Sweden-based door-lock system supplier Assa Abloy–hoping to tap what it believes will be a growing market for NFC-based digital keys–is tuning its sales pitch with a formalized offer, called Seos.
The company, which owns some of the biggest brands in hotel and office building access-control systems, including VingCard Elsafe and HID Global, along with large conventional lock makers, said it is offering applications for mobile keys that work on all major smartphone platforms and which can be loaded onto SIM cards or other secure elements. The company first introduced the offer last year.

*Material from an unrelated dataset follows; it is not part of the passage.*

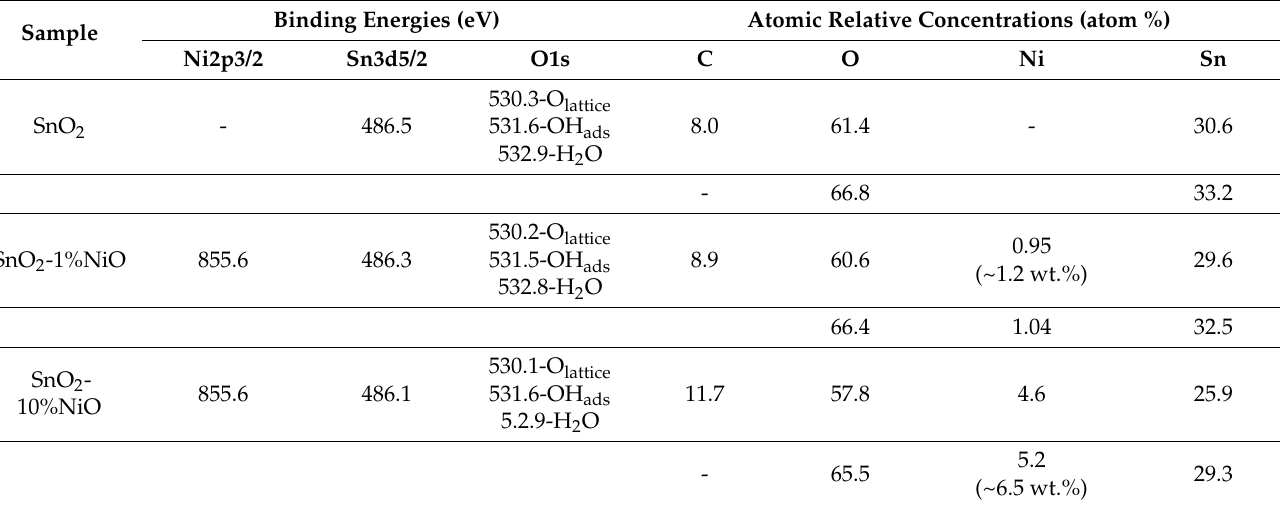
Table 1. XPS data of the investigated samples.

Daniel Berg, vice president of Assa Abloy’s Mobile Keys unit, told NFC Times the company has developed a trusted service manager platform to deliver and manage digital keys over the mobile network for hotels, building managers and other service providers. The Seos offer also includes contactless readers and locks and software development kits for application developers, the company said.

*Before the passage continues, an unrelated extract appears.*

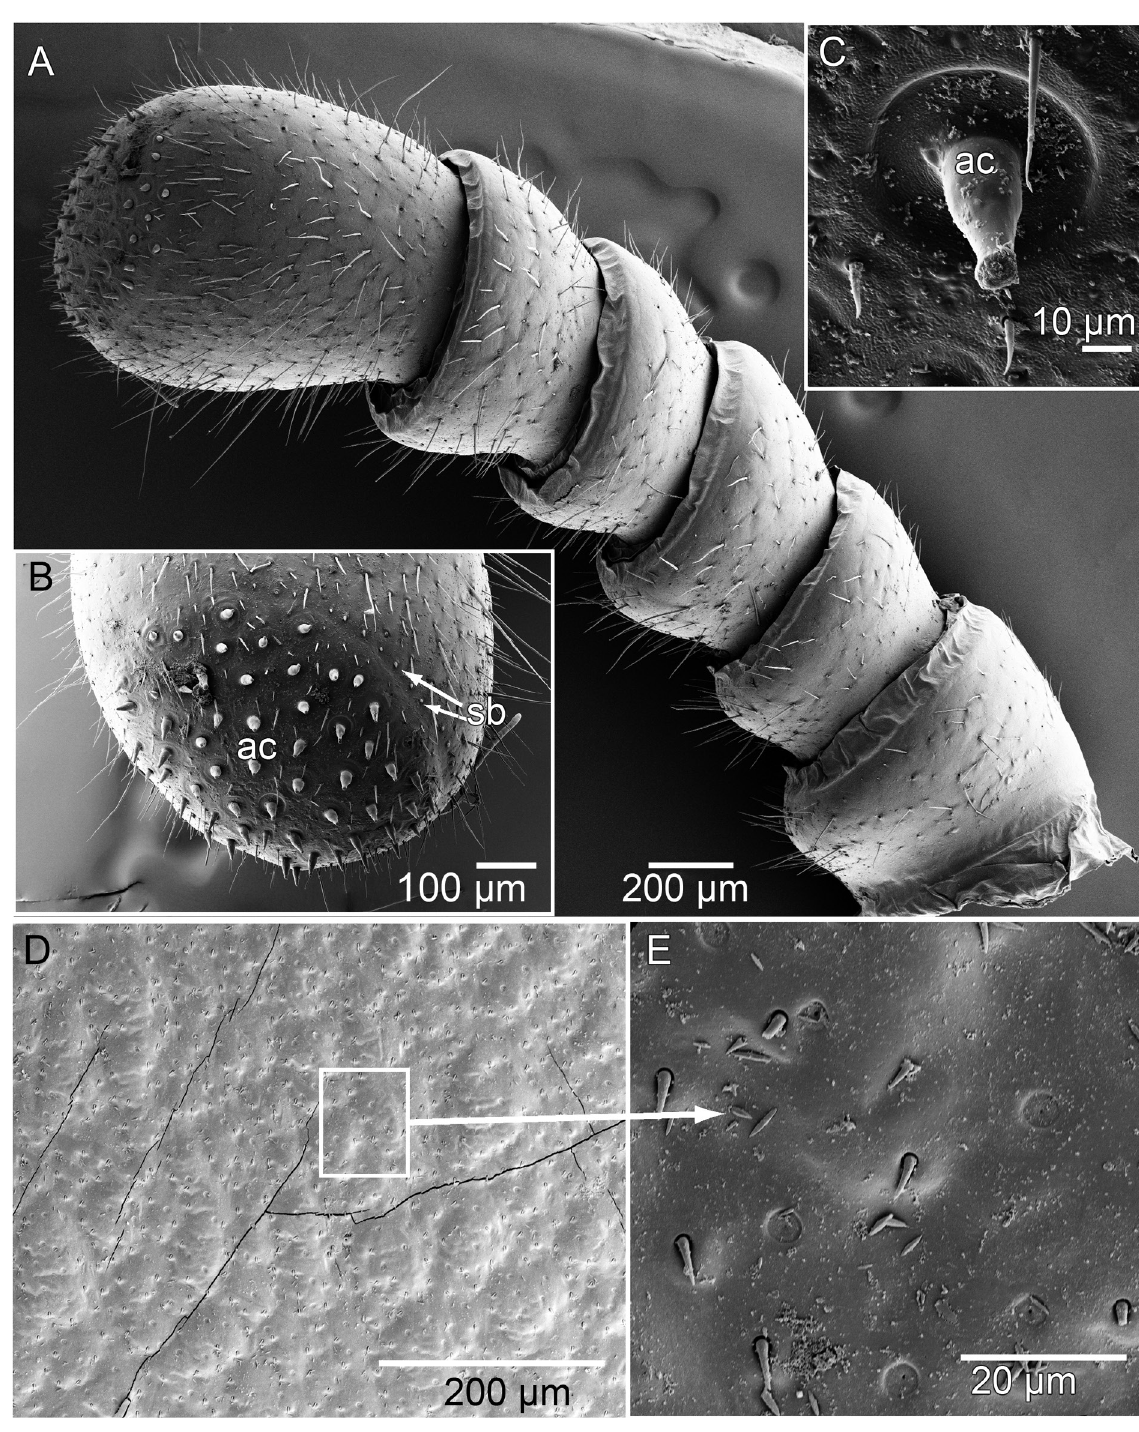
Fig. 3. Sphaerobelum aesculus Rosenmejer & Wesener sp. nov., holotype, ♂ (NHMD 621693), scanning electron micrographs. A . Right antenna, lateral view. B . Right antenna, disc. C . Detail of apical cone. D . Tergite surface of midbody ring. E . Tergite surface at very high magnification. Abbreviations: ac = apical cone; sb = sensilla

Assa Abloy hopes to see its products enabling guests to receive digital room keys before arriving at the hotel and enabling them to check in and out with a tap of their mobile phones. The hotel could revoke the keys over the air after the guest leaves.
Security staff in office buildings could send temporary digital keys to visitors and service personnel over the mobile network and the keys could be protected by mobile phone PIN codes, said Assa Abloy.

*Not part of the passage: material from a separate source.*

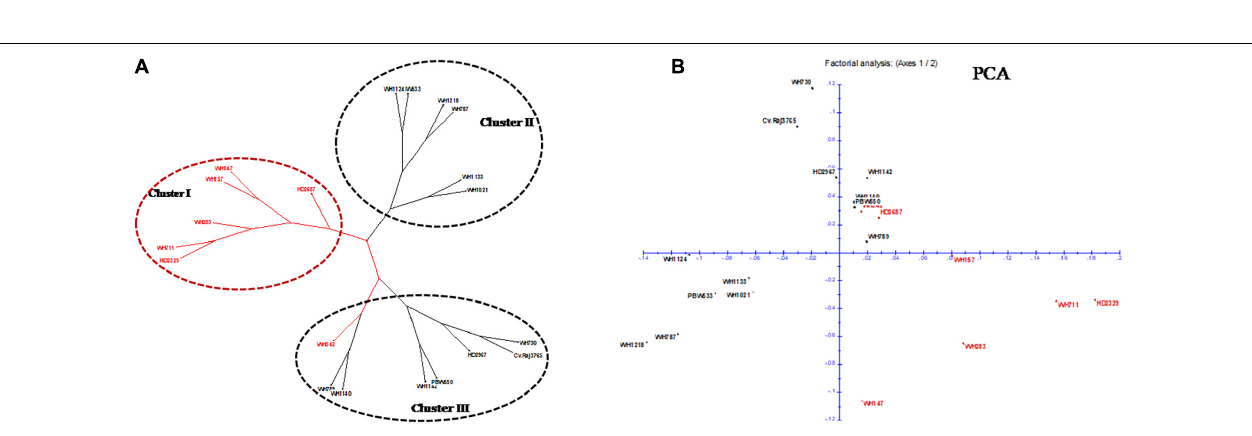
FIGURE 4 | Phylogenetic studies of wheat genotypes with heat-responsive miRNA-SSRs. (A) Dendrogram showing clustering of 20 wheat genotypes using polymorphic miRNA-SSR markers. Red color indicates heat-susceptible wheat genotypes, and black color indicates heat-tolerant wheat genotypes. (B) 2-D plot of principal coordinate analysis (PCA) for all 20 wheat genotypes. Red and black colors were used for heat-susceptible and heat-tolerant genotypes, respectively.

The offer also would enable homeowners to send the encrypted digital keys to visitors, handymen and babysitters from their mobile phones and revoke the keys when necessary.
“Homeowners no longer have to lend out physical keys and worry about them being lost or copied,” said the company in an announcement this week.
For the system to work, Assa Abloy or the hotel chains or other service providers that use Seos would need to strike deals with mobile operators or other owners of secure elements in NFC phones.
Assa Abloy’s HID Global unit announced a deal last year with Research In Motion that would enable enterprises to store their corporate badges and other access-control and ID applications on embedded chips in NFC-enabled BlackBerrys.
The company’s TSM would work with the TSM for RIM, ensuring that mobile keys would be delivered to a secure domain carved out in the embedded chip in the BlackBerrys.
Berg told NFC Times that the mobile keys applets support Java Card technology, used in nearly all SIMs and embedded chips. The applet also could run on a secure element in microSD cards, said the company.
Besides the BlackBerry operating system, Berg said the Seos system could run on Android, Windows Phone 8 and Apple’s iOS devices. The latter would require an NFC-enabled add-on for the iPhone.
Berg declined to name any planned commercial rollouts. Assa Abloy launched one of the first pilots of its kind in late 2010, enabling about 30 guests and employees of the Clarion Hotel in Stockholm, Sweden to check-in, receive their door keys and enter their rooms, all with their NFC phones. The pilot put digital keys on SIM cards in Samsung S5230 NFC phones.
Assa Abloy participated in other trials at Arizona State University in the U.S., and at office buildings in Europe and in the U.S., said Berg.